I rose and bathed my eyes. They were swollen from crying and my throat ached abominably. And then, with a tremendous effort, I opened my door and went out to find Mercedes.

She was in her room, shaken but quite recovered, and full of gratitude to Wright for seeing her danger and pulling her away just in time.

"Where were you?" she asked anxiously. "You weren't hurt, were you? You look dreadfully, Mavis!"
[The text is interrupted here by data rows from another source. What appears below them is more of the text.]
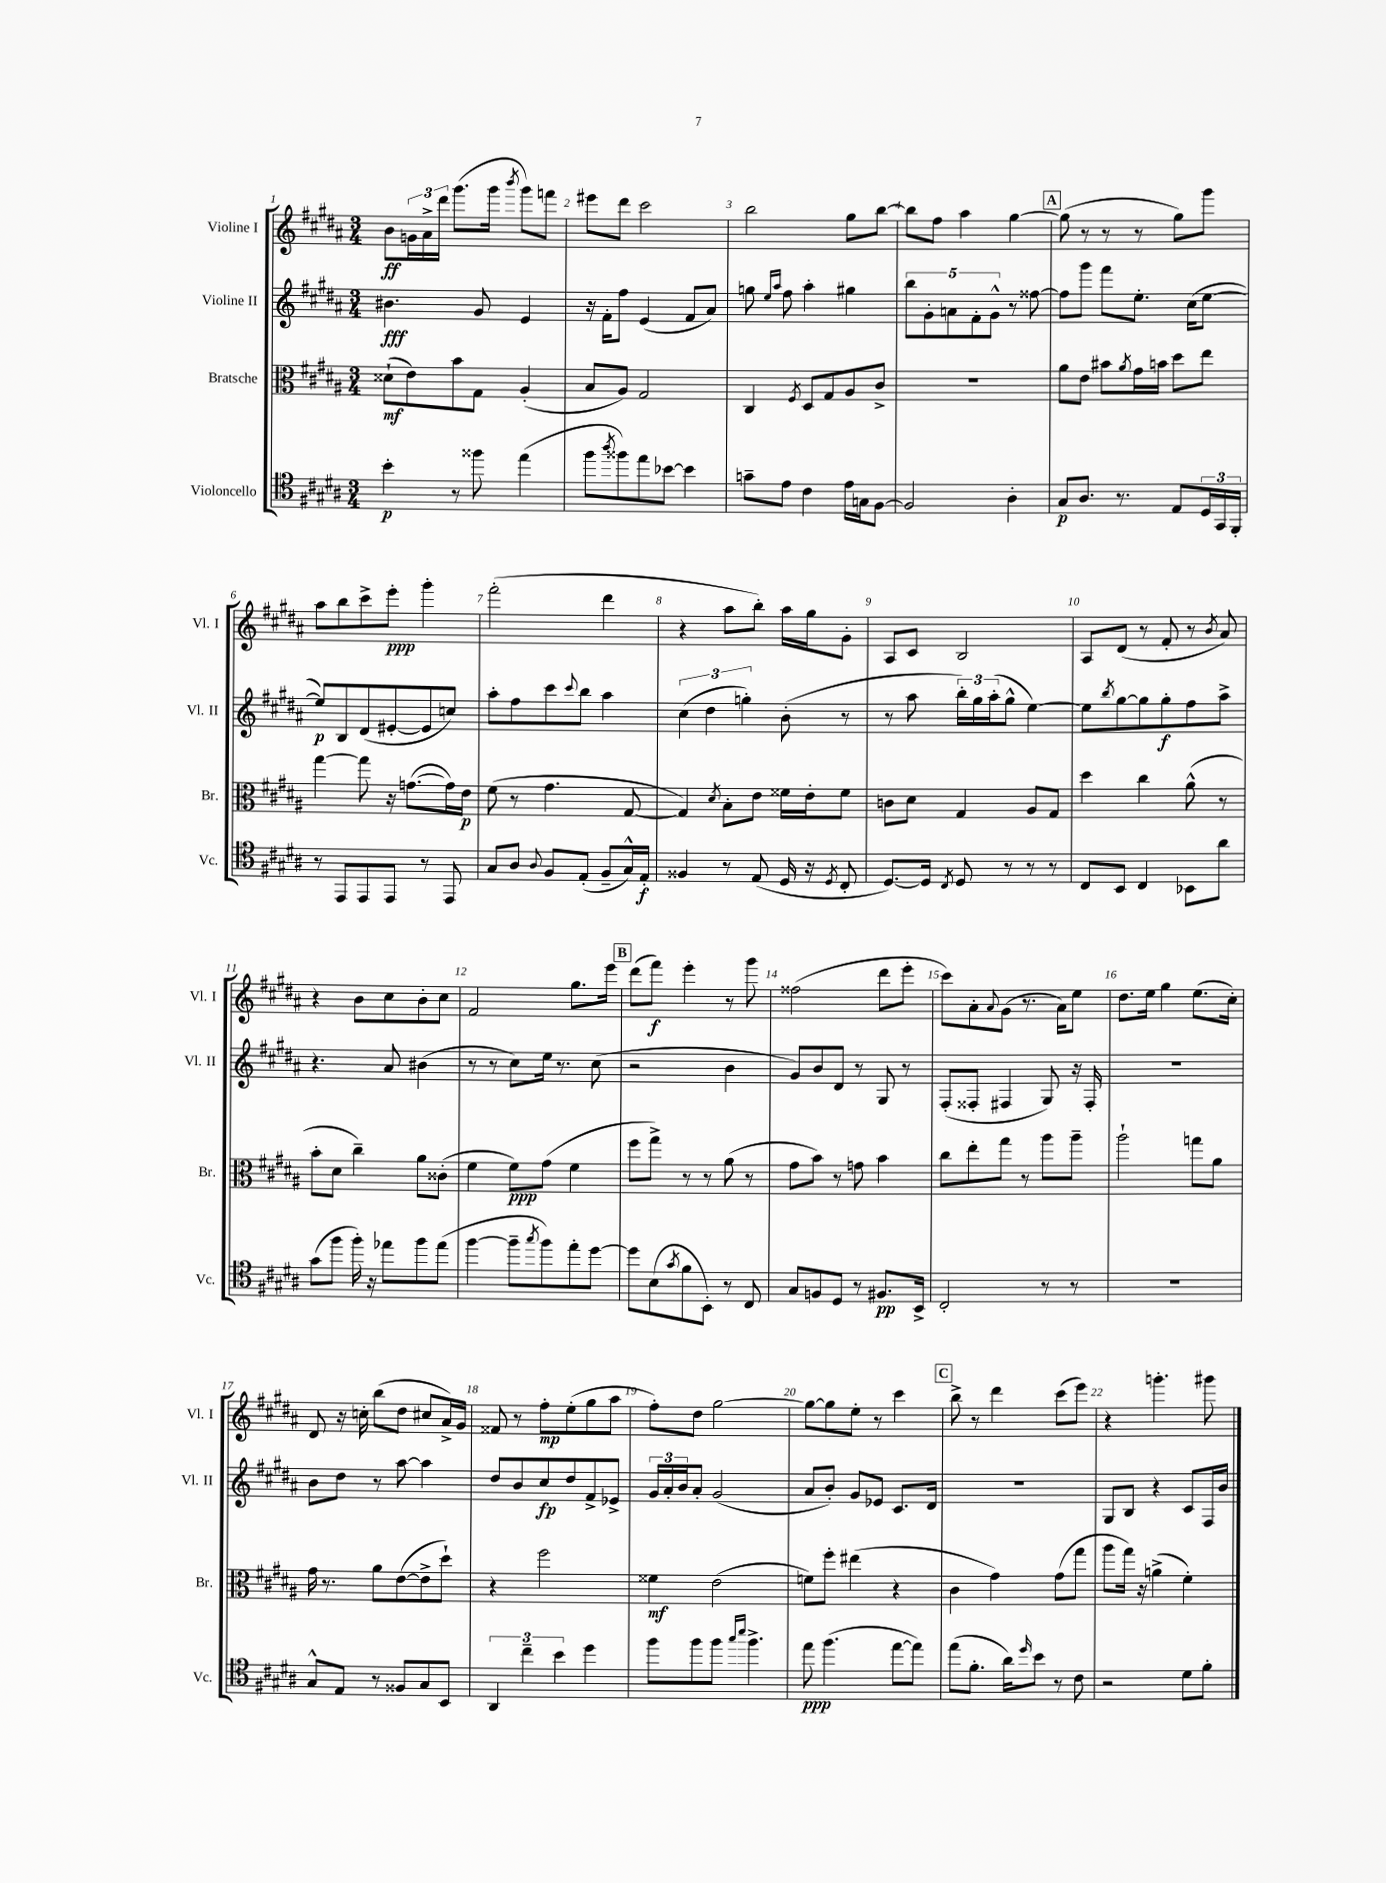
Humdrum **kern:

**kern	**dynam	**kern	**dynam	**kern	**dynam	**kern	**dynam
*part4	*part4	*part3	*part3	*part2	*part2	*part1	*part1
*staff4	*staff4	*staff3	*staff3	*staff2	*staff2	*staff1	*staff1
*I"Violoncello	*	*I"Bratsche	*	*I"Violine II	*	*I"Violine I	*
*I'Vc.	*	*I'Br.	*	*I'Vl. II	*	*I'Vl. I	*
*clefC4	*	*clefC3	*	*clefG2	*	*clefG2	*
*k[f#c#g#d#a#]	*	*k[f#c#g#d#a#]	*	*k[f#c#g#d#a#]	*	*k[f#c#g#d#a#]	*
*M3/4	*	*M3/4	*	*M3/4	*	*M3/4	*
=1	=1	=1	=1	=1	=1	=1	=1
4b'\	p	(8d##X`\L	mf	4.b#X\	fff	8b\L	ff
.	.	8e\)	.	.	.	24gn\L	.
.	.	.	.	.	.	24a#^\	.
.	.	.	.	.	.	24ddd#\JJ	.
8r	.	8b\	.	.	.	(8.ggg#\L	.
8ff##X\	.	8G#\J	.	8g#/	.	.	.
.	.	.	.	.	.	16ggg#\Jk	.
.	.	.	.	.	.	8qbbb/	.
(4ee\	.	(4A#'/	.	4e/	.	8ggg#\L)	.
.	.	.	.	.	.	8fffn\J	.
=2	=2	=2	=2	=2	=2	=2	=2
8ff#\L	.	8B/L	.	16r	.	8eee#X\L	.
.	.	.	.	16f#'\KL	.	.	.
8qaa#/	.	.	.	.	.	.	.
8ff##X\)	.	8A#/J)	.	8ff#\J	.	8ddd#\J	.
8ee\	.	2G#/	.	(4e/	.	2ccc#\	.
[8b-X\J	.	.	.	.	.	.	.
4b-\]	.	.	.	8f#/L	.	.	.
.	.	.	.	8a#/J)	.	.	.
=3	=3	=3	=3	=3	=3	=3	=3
8gn~\L	.	4C#/	.	8ggn\	.	2bb\	.
.	.	.	.	16qqee/LL	.	.	.
.	.	.	.	16qqaa#/JJ	.	.	.
8e\J	.	.	.	8ff#\	.	.	.
.	.	8qF#/	.	.	.	.	.
4c#\	.	8D#/L	.	4aa#'\	.	.	.
.	.	8G#/	.	.	.	.	.
16e\LL	.	8A#/	.	4gg#X\	.	8gg#\L	.
16Gn\J	.	.	.	.	.	.	.
[8F#\J	.	8c#^/J	.	.	.	[8bb\J	.
=4	=4	=4	=4	=4	=4	=4	=4
2F#/]	.	2.r	.	10bb\L	.	8bb\L]	.
.	.	.	.	10g#'\	.	.	.
.	.	.	.	.	.	8ff#\J	.
.	.	.	.	10an\	.	.	.
.	.	.	.	.	.	4aa#\	.
.	.	.	.	10f#'\	.	.	.
.	.	.	.	10g#^^\J	.	.	.
4A#'\	.	.	.	8r	.	[4gg#\	.
.	.	.	.	[8ff##X\	.	.	.
!!LO:REH:place=s1:t=A
=5	=5	=5	=5	=5	=5	=5	=5
8G#/L	p	8a#\L	.	8ff##\L]	.	(8gg#\]	.
8.A#/J	.	8e\J	.	8ggg#\J	.	8r	.
.	.	8b#X\L	.	8fff#\L	.	8r	.
8.r	.	.	.	.	.	.	.
.	.	8qa#/	.	.	.	.	.
.	.	16g#\L	.	8.ee'\J	.	8r	.
.	.	16bn\JJ	.	.	.	.	.
8E/L	.	8dd#\L	.	.	.	8gg#\L)	.
.	.	.	.	(16cc#\KL	.	.	.
24D#/L	.	8ee\J	.	[8ee\J	.	8ggg#\J	.
24GG#/	.	.	.	.	.	.	.
24FF#'/JJ	.	.	.	.	.	.	.
!!LO:LB:g=z
=6	=6	=6	=6	=6	=6	=6	=6
8r	.	[4gg#\	.	8ee/L])	p	8aa#\L	.
8EE/L	.	.	.	8B/	.	8bb\	.
8EE/	.	8gg#\]	.	(8d#/	.	8ccc#^\	.
8EE/J	.	16r	.	[8e#X'/	.	8eee'\J	ppp
.	.	([8.gn\L	.	.	.	.	.
8r	.	.	.	8e#/]	.	4ggg#'\	.
8EE/	.	16g\L])	.	8ccn/J)	.	.	.
.	.	16e\JJ	p	.	.	.	.
=7	=7	=7	=7	=7	=7	=7	=7
8G#/L	.	(8f#\	.	8aa#'\L	.	(2fff#'\	.
8A#/J	.	8r	.	8ff#\	.	.	.
8qqA#/	.	.	.	.	.	.	.
8F#/L	.	4.g#\	.	8ccc#\	.	.	.
.	.	.	.	8qqccc#/	.	.	.
(8E'/J	.	.	.	8bb\J	.	.	.
8F#~/L	.	.	.	4aa#\	.	4ddd#\	.
16G#^^/L)	.	[8G#/	.	.	.	.	.
16E'/JJ	f	.	.	.	.	.	.
=8	=8	=8	=8	=8	=8	=8	=8
4F##X/	.	4G#/])	.	(6cc#\	.	4r	.
.	.	.	.	6dd#\	.	.	.
.	.	8qd#/	.	.	.	.	.
8r	.	8B'\L	.	.	.	8aa#\L	.
.	.	.	.	6ggn'\)	.	.	.
(8E/	.	8e\J	.	.	.	8bb'\J)	.
16D#/	.	16f##X\LL	.	(8b'\	.	16aa#\LL	.
16r	.	16e'\J	.	.	.	16gg#\J	.
8qD#/	.	.	.	.	.	.	.
8C#'/	.	8f##\J	.	8r	.	8g#'\J	.
=9	=9	=9	=9	=9	=9	=9	=9
[8.D#/L)	.	8cn\L	.	8r	.	8A#/L	.
.	.	8d#\J	.	8aa#\	.	8c#/J	.
16D#/Jk]	.	.	.	.	.	.	.
8qC#/	.	.	.	.	.	.	.
8D#/	.	4G#/	.	24bb'\LL)	.	2B/	.
.	.	.	.	24gg#\	.	.	.
.	.	.	.	(24aa#'\J	.	.	.
8r	.	.	.	8gg#^^\J	.	.	.
8r	.	8A#/L	.	[4ee\)	.	.	.
8r	.	8G#/J	.	.	.	.	.
=10	=10	=10	=10	=10	=10	=10	=10
8C#/L	.	4dd#\	.	8ee\L]	.	8A#/L	.
.	.	.	.	8qbb/	.	.	.
8BB/J	.	.	.	[8gg#\	.	(8d#/J	.
4C#/	.	4cc#\	.	8gg#\]	.	8r	.
.	.	.	.	8gg#'\	f	8f#'/	.
8BB-X\L	.	(8a#^^\	.	8ff#\	.	8r	.
.	.	.	.	.	.	8qb/	.
8a#\J	.	8r	.	8aa#^\J	.	8a#/)	.
!!LO:LB:g=z
=11	=11	=11	=11	=11	=11	=11	=11
(8g#\L	.	8b'\L	.	4.r	.	4r	.
8ff#\J	.	8d#\J	.	.	.	.	.
16ff#'\)	.	4cc#~\)	.	.	.	8b\L	.
16r	.	.	.	.	.	.	.
8ee-X\L	.	.	.	8a#/	.	8cc#\	.
8ff#\	.	8a#\L	.	(4b#X\	.	8b'\	.
(8ee-\J	.	(8c##X'\J	.	.	.	8cc#\J	.
=12	=12	=12	=12	=12	=12	=12	=12
[4ff#\	.	4f#\	.	8r	.	2f#/	.
.	.	.	.	8r	.	.	.
8ff#~\L]	.	8f#\L)	ppp	8cc#\L)	.	.	.
8qgg#/	.	.	.	.	.	.	.
8ff#\)	.	(8g#\J	.	16ee\Jk	.	.	.
.	.	.	.	8.r	.	.	.
8ee'\	.	4f#\	.	.	.	8.gg#\L	.
[8dd#\J	.	.	.	(8cc#\	.	.	.
.	.	.	.	.	.	16eee\Jk	.
!!LO:REH:place=s1:t=B
=13	=13	=13	=13	=13	=13	=13	=13
8dd#\L]	.	8ff#\L	.	2r	.	(8ddd#\L	.
(8B\	.	8gg#^\J)	.	.	.	8fff#\J)	f
8qg#/	.	.	.	.	.	.	.
8f#\	.	8r	.	.	.	4eee'\	.
8BB'\J)	.	8r	.	.	.	.	.
8r	.	(8a#\	.	4b\	.	8r	.
8C#/	.	8r	.	.	.	8ggg#\	.
=14	=14	=14	=14	=14	=14	=14	=14
8G#/L	.	8g#\L	.	8g#/L)	.	(2ff##X\	.
8Fn/	.	8b\J)	.	8b/	.	.	.
8D#/J	.	8r	.	8d#/J	.	.	.
8r	.	8gn\	.	8r	.	.	.
8.F#X/L	pp	4b\	.	8G#/	.	8ddd#\L	.
.	.	.	.	8r	.	8eee'\J	.
16BB^/Jk	.	.	.	.	.	.	.
=15	=15	=15	=15	=15	=15	=15	=15
2C#'/	.	8cc#\L	.	(8F#'/L	.	8ccc#\L)	.
.	.	8ee'\	.	8F##X'/J	.	8a#'\	.
.	.	.	.	.	.	8qqa#/	.
.	.	8gg#\J	.	4F#X/	.	(8g#\J	.
.	.	8r	.	.	.	8.r	.
8r	.	8aa#\L	.	8G#/)	.	.	.
.	.	.	.	.	.	16a#\KL)	.
8r	.	8aa#~\J	.	16r	.	8ee\J	.
.	.	.	.	16F#'/	.	.	.
=16	=16	=16	=16	=16	=16	=16	=16
2.r	.	2aa#`\	.	2.r	.	8.dd#\L	.
.	.	.	.	.	.	16ee\Jk	.
.	.	.	.	.	.	4gg#\	.
.	.	8ggn\L	.	.	.	(8.ee\L	.
.	.	8a#\J	.	.	.	.	.
.	.	.	.	.	.	16cc#'\Jk)	.
!!LO:LB:g=z
=17	=17	=17	=17	=17	=17	=17	=17
8G#^^/L	.	16g#\	.	8b\L	.	8d#/	.
.	.	8.r	.	.	.	.	.
8E/J	.	.	.	8dd#\J	.	16r	.
.	.	.	.	.	.	16ccn'\	.
8r	.	8a#\L	.	8r	.	(8bb\L	.
8F##X/L	.	([8e\	.	[8aa#\	.	8dd#\J	.
8G#/	.	8e^\]	.	4aa#\]	.	8cc#X/L	.
8BB/J	.	8dd#`\J)	.	.	.	16a#^/L)	.
.	.	.	.	.	.	16g#/JJ	.
=18	=18	=18	=18	=18	=18	=18	=18
6AA#/	.	4r	.	8dd#/L	.	8f##X/	.
.	.	.	.	8b/	.	8r	.
6cc#~\	.	.	.	.	.	.	.
.	.	2ff#\	.	8cc#/	fp	8ff#'\L	mp
6b\	.	.	.	.	.	.	.
.	.	.	.	8dd#/	.	(8ee'\	.
4dd#\	.	.	.	8f#^/	.	8gg#\	.
.	.	.	.	8e-X^/J	.	8aa#\J	.
=19	=19	=19	=19	=19	=19	=19	=19
8ff#\L	.	4f##X\	mf	24g#/LL	.	8ff#'\L)	.
.	.	.	.	24a#'/	.	.	.
.	.	.	.	24b/J	.	.	.
8ff#\	.	.	.	8a#'/J	.	8dd#\J	.
8ff#\J	.	(2e\	.	(2g#/	.	[2gg#\	.
16qqgg#/LL	.	.	.	.	.	.	.
16qqbb/JJ	.	.	.	.	.	.	.
4.ff#^\	.	.	.	.	.	.	.
=20	=20	=20	=20	=20	=20	=20	=20
8ee\	ppp	8fn\L)	.	8a#/L	.	8gg#\L_	.
(4.ff#\	.	8ff#'\J	.	8b'/J)	.	8gg#\]	.
.	.	(4ee#X\	.	8g#/L	.	8ee'\J	.
.	.	.	.	8e-X/J	.	8r	.
[8ee\L	.	4r	.	8.c#/L	.	4ccc#\	.
8ee\J])	.	.	.	.	.	.	.
.	.	.	.	16d#/Jk	.	.	.
!!LO:REH:place=s1:t=C
=21	=21	=21	=21	=21	=21	=21	=21
(8ee\L	.	4c#\	.	2.r	.	8bb^\	.
8.f#'\J	.	.	.	.	.	8r	.
.	.	4g#\)	.	.	.	4ddd#\	.
16a#\KL)	.	.	.	.	.	.	.
16qqdd#/	.	.	.	.	.	.	.
8b\J	.	.	.	.	.	.	.
8r	.	(8g#\L	.	.	.	(8ccc#\L	.
8c#\	.	8gg#\J	.	.	.	8eee\J)	.
=22	=22	=22	=22	=22	=22	=22	=22
2r	.	8aa#\L	.	8G#/L	.	4r	.
.	.	16gg#\Jk)	.	8B/J	.	.	.
.	.	16r	.	.	.	.	.
.	.	(4an^\	.	4r	.	4.gggn'\	.
8d#\L	.	4f#'\)	.	8c#/L	.	.	.
8f#'\J	.	.	.	16F#/L	.	8ggg#X\	.
.	.	.	.	16b/JJ	.	.	.
==	==	==	==	==	==	==	==
*-	*-	*-	*-	*-	*-	*-	*-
Hurt? Yes, I was hurt beyond healing. But Mercedes must not know.

"I was in no danger," I said, evasively. "I came in just as the storm was beginning."

"You heard the roof go then?" she asked. "Wasn't it awful? It is a wonder Bill wasn't killed--he was just driving the car in...."

"Bill?" I said, stupidly.

"What's the matter? Didn't he tell you? You're white as a sheet!"

She jumped up from the bed and put her arms about me.

"Mavis, are you faint? Let me call Bill!"

"Please don't," I said. "I'm all right now."

The dreadful dizziness had passed: my ears stopped singing and the room assumed its normal aspect again.

"If you don't mind," I said, "I'll lie down beside you for a bit. Please don't tell anyone. I'm nervous, I suppose, and upset."

And so, it was in Mercedes Howells' arms that I finally cried myself into calmness. And Mercedes, suddenly tender and very gentle, never asked why, and, bless her heart, never told.